About this exercise: From the entries that follow, copy every line with the word "CrtYd".

Data:

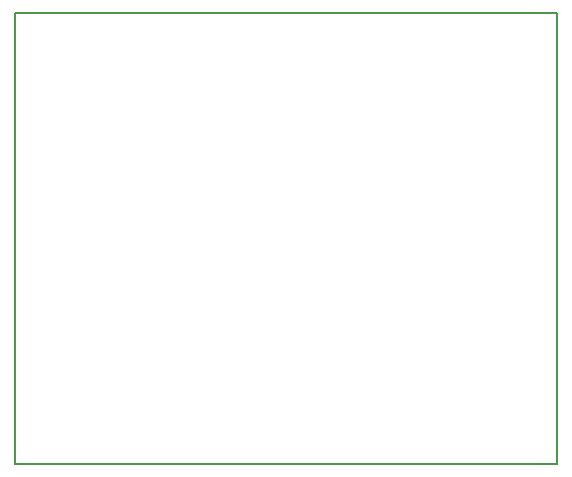
<source format=gbr>
%TF.GenerationSoftware,KiCad,Pcbnew,7.0.6-0*%
%TF.CreationDate,2024-03-12T16:57:41-04:00*%
%TF.ProjectId,Bai_channels,4261695f-6368-4616-9e6e-656c732e6b69,rev?*%
%TF.SameCoordinates,Original*%
%TF.FileFunction,Profile,NP*%
%FSLAX46Y46*%
G04 Gerber Fmt 4.6, Leading zero omitted, Abs format (unit mm)*
G04 Created by KiCad (PCBNEW 7.0.6-0) date 2024-03-12 16:57:41*
%MOMM*%
%LPD*%
G01*
G04 APERTURE LIST*
%TA.AperFunction,Profile*%
%ADD10C,0.200000*%
%TD*%
G04 APERTURE END LIST*
D10*
X133475000Y-77355000D02*
X179375000Y-77355000D01*
X179375000Y-115595000D01*
X133475000Y-115595000D01*
X133475000Y-77355000D01*
M02*

</source>
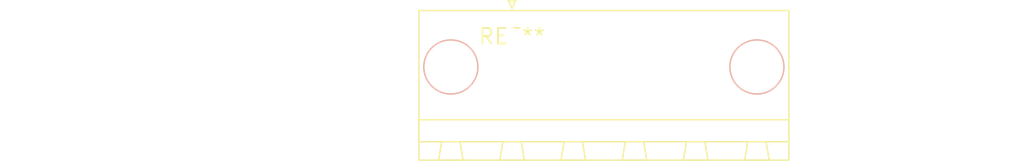
<source format=kicad_pcb>
(kicad_pcb (version 20240108) (generator pcbnew)

  (general
    (thickness 1.6)
  )

  (paper "A4")
  (layers
    (0 "F.Cu" signal)
    (31 "B.Cu" signal)
    (32 "B.Adhes" user "B.Adhesive")
    (33 "F.Adhes" user "F.Adhesive")
    (34 "B.Paste" user)
    (35 "F.Paste" user)
    (36 "B.SilkS" user "B.Silkscreen")
    (37 "F.SilkS" user "F.Silkscreen")
    (38 "B.Mask" user)
    (39 "F.Mask" user)
    (40 "Dwgs.User" user "User.Drawings")
    (41 "Cmts.User" user "User.Comments")
    (42 "Eco1.User" user "User.Eco1")
    (43 "Eco2.User" user "User.Eco2")
    (44 "Edge.Cuts" user)
    (45 "Margin" user)
    (46 "B.CrtYd" user "B.Courtyard")
    (47 "F.CrtYd" user "F.Courtyard")
    (48 "B.Fab" user)
    (49 "F.Fab" user)
    (50 "User.1" user)
    (51 "User.2" user)
    (52 "User.3" user)
    (53 "User.4" user)
    (54 "User.5" user)
    (55 "User.6" user)
    (56 "User.7" user)
    (57 "User.8" user)
    (58 "User.9" user)
  )

  (setup
    (pad_to_mask_clearance 0)
    (pcbplotparams
      (layerselection 0x00010fc_ffffffff)
      (plot_on_all_layers_selection 0x0000000_00000000)
      (disableapertmacros false)
      (usegerberextensions false)
      (usegerberattributes false)
      (usegerberadvancedattributes false)
      (creategerberjobfile false)
      (dashed_line_dash_ratio 12.000000)
      (dashed_line_gap_ratio 3.000000)
      (svgprecision 4)
      (plotframeref false)
      (viasonmask false)
      (mode 1)
      (useauxorigin false)
      (hpglpennumber 1)
      (hpglpenspeed 20)
      (hpglpendiameter 15.000000)
      (dxfpolygonmode false)
      (dxfimperialunits false)
      (dxfusepcbnewfont false)
      (psnegative false)
      (psa4output false)
      (plotreference false)
      (plotvalue false)
      (plotinvisibletext false)
      (sketchpadsonfab false)
      (subtractmaskfromsilk false)
      (outputformat 1)
      (mirror false)
      (drillshape 1)
      (scaleselection 1)
      (outputdirectory "")
    )
  )

  (net 0 "")

  (footprint "PhoenixContact_MSTB_2,5_4-GF_1x04_P5.00mm_Horizontal_ThreadedFlange_MountHole" (layer "F.Cu") (at 0 0))

)

</source>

Response area:
    (46 "B.CrtYd" user "B.Courtyard")
    (47 "F.CrtYd" user "F.Courtyard")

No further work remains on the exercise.